Inwieweit sind auch Finanzinstitutionen nach dem deutschen Lieferkettengesetz verpflichtet, in ihrem Kerngeschäft Menschenrechte zu achten und Umweltstandards einzuhalten?
Seit Januar 2023 gelten die Regeln des Lieferkettengesetzes in Deutschland für alle Unternehmen ab einer bestimmten Größe. Das schließt grundsätzlich auch Finanzunternehmen mit ein. Das für die Durchsetzung des Gesetzes zuständige Bundesamt für Wirtschaft und Ausfuhrkontrolle (BAFA) argumentierte allerdings in einer im August 2023 veröffentlichten sogenannten „Handreichung“, die verbindlichen Sorgfaltspflichten des Gesetzes seien für Finanzinstitutionen in Bezug auf ihr Kerngeschäft nicht verbindlich.

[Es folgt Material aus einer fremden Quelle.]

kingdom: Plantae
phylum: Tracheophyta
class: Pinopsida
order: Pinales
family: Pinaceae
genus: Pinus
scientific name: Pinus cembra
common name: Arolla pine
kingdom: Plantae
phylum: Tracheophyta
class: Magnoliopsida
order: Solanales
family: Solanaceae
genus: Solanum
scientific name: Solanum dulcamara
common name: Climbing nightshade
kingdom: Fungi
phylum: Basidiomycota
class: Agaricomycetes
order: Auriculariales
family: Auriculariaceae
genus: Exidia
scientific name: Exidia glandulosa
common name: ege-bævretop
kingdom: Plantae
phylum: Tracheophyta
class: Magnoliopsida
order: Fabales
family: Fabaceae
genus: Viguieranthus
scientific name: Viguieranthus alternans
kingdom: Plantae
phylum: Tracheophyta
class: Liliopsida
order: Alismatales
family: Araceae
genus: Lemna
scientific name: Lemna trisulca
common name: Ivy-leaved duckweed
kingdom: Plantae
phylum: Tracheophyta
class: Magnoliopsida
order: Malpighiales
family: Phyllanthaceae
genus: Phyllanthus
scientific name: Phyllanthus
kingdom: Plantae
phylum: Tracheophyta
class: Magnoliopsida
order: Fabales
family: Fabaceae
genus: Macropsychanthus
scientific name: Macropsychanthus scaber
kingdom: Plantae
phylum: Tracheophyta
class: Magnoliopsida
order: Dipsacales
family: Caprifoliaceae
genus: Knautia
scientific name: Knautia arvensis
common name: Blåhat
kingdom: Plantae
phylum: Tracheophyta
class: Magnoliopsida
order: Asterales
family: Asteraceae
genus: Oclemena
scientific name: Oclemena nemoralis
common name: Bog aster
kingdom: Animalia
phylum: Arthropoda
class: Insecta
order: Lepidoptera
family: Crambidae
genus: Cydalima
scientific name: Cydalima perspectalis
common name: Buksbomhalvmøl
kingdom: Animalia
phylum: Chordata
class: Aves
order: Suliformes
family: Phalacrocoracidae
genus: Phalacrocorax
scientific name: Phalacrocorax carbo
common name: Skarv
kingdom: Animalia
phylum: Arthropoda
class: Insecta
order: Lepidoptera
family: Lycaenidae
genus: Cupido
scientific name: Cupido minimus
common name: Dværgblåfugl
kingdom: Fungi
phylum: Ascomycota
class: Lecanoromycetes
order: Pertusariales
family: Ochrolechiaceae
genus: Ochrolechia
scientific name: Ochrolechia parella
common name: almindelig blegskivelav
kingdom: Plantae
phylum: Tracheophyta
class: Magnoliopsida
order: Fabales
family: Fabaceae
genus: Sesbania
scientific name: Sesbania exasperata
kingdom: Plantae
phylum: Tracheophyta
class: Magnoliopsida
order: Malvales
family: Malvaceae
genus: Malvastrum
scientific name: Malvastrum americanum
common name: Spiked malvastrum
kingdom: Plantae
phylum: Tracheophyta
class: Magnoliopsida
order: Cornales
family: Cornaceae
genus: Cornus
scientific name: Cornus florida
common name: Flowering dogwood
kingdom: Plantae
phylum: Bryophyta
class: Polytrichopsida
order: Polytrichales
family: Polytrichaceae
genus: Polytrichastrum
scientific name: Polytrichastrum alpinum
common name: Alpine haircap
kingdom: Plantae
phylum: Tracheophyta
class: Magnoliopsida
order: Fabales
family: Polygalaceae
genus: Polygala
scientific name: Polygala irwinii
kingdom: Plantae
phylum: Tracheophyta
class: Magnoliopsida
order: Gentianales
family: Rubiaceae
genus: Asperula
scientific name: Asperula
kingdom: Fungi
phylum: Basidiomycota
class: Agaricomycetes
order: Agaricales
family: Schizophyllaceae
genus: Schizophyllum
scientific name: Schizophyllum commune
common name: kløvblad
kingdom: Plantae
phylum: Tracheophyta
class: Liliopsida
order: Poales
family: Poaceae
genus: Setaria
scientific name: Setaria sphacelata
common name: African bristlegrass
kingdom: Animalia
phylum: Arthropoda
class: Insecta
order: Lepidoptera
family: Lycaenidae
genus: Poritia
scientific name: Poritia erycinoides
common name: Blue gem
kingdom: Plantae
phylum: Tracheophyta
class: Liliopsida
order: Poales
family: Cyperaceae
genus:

Das Rechtsgutachten kommt entgegen der BAFA-Handreichung zu dem Schluss, eine korrekte Auslegung des LkSG ergebe eindeutig, dass bei einer Reihe von Finanzprodukten in der Kundenbeziehung ein Zulieferungsverhältnis im Sinne des LkSG vorliege. Die Sorgfaltspflichten des LkSG gelten daher laut Gutachten für Finanzinstitute vielfach auch in Bezug auf ihr Kerngeschäft (also etwa die Kreditvergabe oder die Verwaltung von Investitionsvermögen). Die Handreichung des BAFA sei in ihrer derzeitigen Form rechtswidrig und müsse geändert werden.